**WHAT IS BEING ASKED:**
Send back the whole listing untouched.

**GIVEN DATA:**
^^^^^^^^^^^^^^^^

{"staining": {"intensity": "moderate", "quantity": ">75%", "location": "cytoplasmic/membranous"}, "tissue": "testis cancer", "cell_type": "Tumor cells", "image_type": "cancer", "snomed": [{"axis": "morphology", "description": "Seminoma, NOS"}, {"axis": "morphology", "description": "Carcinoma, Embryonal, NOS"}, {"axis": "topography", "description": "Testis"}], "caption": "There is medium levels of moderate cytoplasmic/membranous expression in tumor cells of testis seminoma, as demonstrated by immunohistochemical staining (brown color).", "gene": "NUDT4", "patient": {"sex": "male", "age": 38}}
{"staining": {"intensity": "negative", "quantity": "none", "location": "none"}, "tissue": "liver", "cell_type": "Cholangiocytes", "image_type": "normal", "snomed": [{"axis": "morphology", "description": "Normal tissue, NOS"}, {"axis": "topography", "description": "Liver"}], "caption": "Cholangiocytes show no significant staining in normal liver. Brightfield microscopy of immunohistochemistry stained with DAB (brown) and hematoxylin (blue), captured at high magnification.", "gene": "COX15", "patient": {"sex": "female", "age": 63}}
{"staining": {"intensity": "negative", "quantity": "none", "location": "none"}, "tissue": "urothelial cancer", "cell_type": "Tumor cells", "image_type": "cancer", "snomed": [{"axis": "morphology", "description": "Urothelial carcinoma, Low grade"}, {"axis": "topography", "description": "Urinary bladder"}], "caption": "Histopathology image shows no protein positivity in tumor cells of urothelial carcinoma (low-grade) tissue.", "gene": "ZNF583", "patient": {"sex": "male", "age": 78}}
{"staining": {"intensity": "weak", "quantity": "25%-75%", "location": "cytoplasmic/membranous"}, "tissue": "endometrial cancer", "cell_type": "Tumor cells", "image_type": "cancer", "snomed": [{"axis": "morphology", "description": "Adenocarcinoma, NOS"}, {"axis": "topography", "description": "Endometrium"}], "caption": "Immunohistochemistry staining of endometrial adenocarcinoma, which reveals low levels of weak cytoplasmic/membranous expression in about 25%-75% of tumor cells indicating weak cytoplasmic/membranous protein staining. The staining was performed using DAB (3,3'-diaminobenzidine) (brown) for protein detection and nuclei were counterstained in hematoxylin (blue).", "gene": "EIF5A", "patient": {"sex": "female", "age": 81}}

^^^^^^^^^^^^^^^^

**COMPLETED TASK:**
{"staining": {"intensity": "moderate", "quantity": ">75%", "location": "cytoplasmic/membranous"}, "tissue": "testis cancer", "cell_type": "Tumor cells", "image_type": "cancer", "snomed": [{"axis": "morphology", "description": "Seminoma, NOS"}, {"axis": "morphology", "description": "Carcinoma, Embryonal, NOS"}, {"axis": "topography", "description": "Testis"}], "caption": "There is medium levels of moderate cytoplasmic/membranous expression in tumor cells of testis seminoma, as demonstrated by immunohistochemical staining (brown color).", "gene": "NUDT4", "patient": {"sex": "male", "age": 38}}
{"staining": {"intensity": "negative", "quantity": "none", "location": "none"}, "tissue": "liver", "cell_type": "Cholangiocytes", "image_type": "normal", "snomed": [{"axis": "morphology", "description": "Normal tissue, NOS"}, {"axis": "topography", "description": "Liver"}], "caption": "Cholangiocytes show no significant staining in normal liver. Brightfield microscopy of immunohistochemistry stained with DAB (brown) and hematoxylin (blue), captured at high magnification.", "gene": "COX15", "patient": {"sex": "female", "age": 63}}
{"staining": {"intensity": "negative", "quantity": "none", "location": "none"}, "tissue": "urothelial cancer", "cell_type": "Tumor cells", "image_type": "cancer", "snomed": [{"axis": "morphology", "description": "Urothelial carcinoma, Low grade"}, {"axis": "topography", "description": "Urinary bladder"}], "caption": "Histopathology image shows no protein positivity in tumor cells of urothelial carcinoma (low-grade) tissue.", "gene": "ZNF583", "patient": {"sex": "male", "age": 78}}
{"staining": {"intensity": "weak", "quantity": "25%-75%", "location": "cytoplasmic/membranous"}, "tissue": "endometrial cancer", "cell_type": "Tumor cells", "image_type": "cancer", "snomed": [{"axis": "morphology", "description": "Adenocarcinoma, NOS"}, {"axis": "topography", "description": "Endometrium"}], "caption": "Immunohistochemistry staining of endometrial adenocarcinoma, which reveals low levels of weak cytoplasmic/membranous expression in about 25%-75% of tumor cells indicating weak cytoplasmic/membranous protein staining. The staining was performed using DAB (3,3'-diaminobenzidine) (brown) for protein detection and nuclei were counterstained in hematoxylin (blue).", "gene": "EIF5A", "patient": {"sex": "female", "age": 81}}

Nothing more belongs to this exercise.